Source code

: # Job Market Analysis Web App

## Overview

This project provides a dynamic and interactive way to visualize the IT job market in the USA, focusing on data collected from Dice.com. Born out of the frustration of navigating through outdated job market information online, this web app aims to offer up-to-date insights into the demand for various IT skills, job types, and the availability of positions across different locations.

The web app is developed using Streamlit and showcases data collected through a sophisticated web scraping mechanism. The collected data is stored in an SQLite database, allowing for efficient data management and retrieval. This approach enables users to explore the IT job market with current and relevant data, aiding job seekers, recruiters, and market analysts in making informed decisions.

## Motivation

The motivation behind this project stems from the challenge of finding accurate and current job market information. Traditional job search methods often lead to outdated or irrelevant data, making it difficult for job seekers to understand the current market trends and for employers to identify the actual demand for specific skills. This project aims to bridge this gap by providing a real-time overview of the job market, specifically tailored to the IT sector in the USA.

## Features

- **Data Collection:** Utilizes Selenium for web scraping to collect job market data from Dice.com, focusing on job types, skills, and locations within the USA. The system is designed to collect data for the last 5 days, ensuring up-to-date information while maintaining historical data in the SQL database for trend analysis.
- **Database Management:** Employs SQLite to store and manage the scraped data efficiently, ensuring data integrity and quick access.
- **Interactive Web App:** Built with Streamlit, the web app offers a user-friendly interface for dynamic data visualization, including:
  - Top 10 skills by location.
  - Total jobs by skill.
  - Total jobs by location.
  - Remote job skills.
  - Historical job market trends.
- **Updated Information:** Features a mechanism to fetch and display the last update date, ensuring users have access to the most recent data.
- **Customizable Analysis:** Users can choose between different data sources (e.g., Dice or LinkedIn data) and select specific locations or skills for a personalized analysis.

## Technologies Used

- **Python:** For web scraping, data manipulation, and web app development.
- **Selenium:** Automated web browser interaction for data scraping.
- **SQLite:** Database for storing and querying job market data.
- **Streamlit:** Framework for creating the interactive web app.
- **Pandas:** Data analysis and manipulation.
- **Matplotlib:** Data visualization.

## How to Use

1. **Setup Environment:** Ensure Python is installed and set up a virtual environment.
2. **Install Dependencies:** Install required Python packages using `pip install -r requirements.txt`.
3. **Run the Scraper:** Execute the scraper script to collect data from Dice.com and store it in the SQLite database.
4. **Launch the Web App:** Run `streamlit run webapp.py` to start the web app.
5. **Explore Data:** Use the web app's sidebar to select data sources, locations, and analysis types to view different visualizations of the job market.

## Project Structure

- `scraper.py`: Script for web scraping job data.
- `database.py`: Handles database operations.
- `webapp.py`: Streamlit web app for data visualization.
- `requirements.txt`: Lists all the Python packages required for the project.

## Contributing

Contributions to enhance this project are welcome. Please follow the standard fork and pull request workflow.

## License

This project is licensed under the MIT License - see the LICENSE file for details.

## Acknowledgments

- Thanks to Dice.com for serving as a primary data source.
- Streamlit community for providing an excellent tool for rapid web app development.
* * *
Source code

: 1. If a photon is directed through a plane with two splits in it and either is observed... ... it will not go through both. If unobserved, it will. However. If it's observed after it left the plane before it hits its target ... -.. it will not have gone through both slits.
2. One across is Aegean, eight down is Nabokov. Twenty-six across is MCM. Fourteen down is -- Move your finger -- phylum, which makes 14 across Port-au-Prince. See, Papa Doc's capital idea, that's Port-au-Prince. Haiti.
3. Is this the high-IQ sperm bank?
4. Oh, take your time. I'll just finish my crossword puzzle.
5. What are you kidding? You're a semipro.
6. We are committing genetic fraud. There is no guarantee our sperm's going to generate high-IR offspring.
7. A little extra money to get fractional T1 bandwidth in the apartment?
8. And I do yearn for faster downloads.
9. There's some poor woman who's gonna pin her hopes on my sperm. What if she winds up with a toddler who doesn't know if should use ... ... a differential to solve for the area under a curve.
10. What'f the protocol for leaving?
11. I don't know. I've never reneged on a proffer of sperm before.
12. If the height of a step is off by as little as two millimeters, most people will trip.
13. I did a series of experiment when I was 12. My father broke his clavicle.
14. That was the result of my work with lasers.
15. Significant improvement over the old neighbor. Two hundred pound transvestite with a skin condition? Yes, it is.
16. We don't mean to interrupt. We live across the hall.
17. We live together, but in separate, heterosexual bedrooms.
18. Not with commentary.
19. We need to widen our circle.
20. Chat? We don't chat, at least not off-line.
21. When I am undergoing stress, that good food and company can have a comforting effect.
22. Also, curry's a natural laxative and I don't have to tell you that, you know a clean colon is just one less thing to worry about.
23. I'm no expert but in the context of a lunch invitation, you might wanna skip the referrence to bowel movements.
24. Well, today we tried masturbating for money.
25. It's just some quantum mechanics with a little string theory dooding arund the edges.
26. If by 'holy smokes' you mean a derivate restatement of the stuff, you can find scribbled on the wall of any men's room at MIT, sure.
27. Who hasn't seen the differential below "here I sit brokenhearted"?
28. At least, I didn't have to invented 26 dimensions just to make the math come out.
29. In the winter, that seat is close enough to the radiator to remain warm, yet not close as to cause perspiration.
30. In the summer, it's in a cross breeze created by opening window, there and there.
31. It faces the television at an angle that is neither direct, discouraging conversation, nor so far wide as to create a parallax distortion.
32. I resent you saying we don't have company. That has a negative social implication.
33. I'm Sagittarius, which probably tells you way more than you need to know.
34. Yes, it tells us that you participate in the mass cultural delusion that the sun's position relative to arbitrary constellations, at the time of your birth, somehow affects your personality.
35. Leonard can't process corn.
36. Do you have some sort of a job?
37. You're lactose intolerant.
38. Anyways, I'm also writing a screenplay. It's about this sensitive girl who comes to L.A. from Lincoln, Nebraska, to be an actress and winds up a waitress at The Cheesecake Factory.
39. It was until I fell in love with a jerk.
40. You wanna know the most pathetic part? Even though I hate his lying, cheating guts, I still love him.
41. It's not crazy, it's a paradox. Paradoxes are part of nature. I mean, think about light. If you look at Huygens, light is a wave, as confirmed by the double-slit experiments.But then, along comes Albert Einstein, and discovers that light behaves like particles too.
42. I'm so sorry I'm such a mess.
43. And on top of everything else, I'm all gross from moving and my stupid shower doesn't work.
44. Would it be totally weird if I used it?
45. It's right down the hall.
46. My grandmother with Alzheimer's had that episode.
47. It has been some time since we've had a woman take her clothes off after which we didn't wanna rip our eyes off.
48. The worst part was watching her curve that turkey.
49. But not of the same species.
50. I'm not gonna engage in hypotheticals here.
---
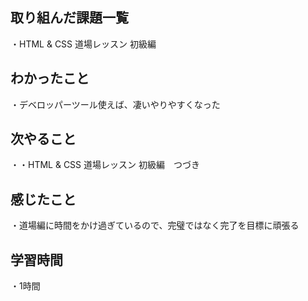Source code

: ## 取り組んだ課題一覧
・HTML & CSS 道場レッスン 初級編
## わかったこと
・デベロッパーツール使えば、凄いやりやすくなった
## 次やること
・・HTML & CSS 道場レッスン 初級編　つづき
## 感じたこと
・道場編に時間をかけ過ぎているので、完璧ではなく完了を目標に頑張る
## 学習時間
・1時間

- _Directions_
Considering the records above, state how many lines contain the word "gonna", with nothing else in your reply.

- _Solution_
2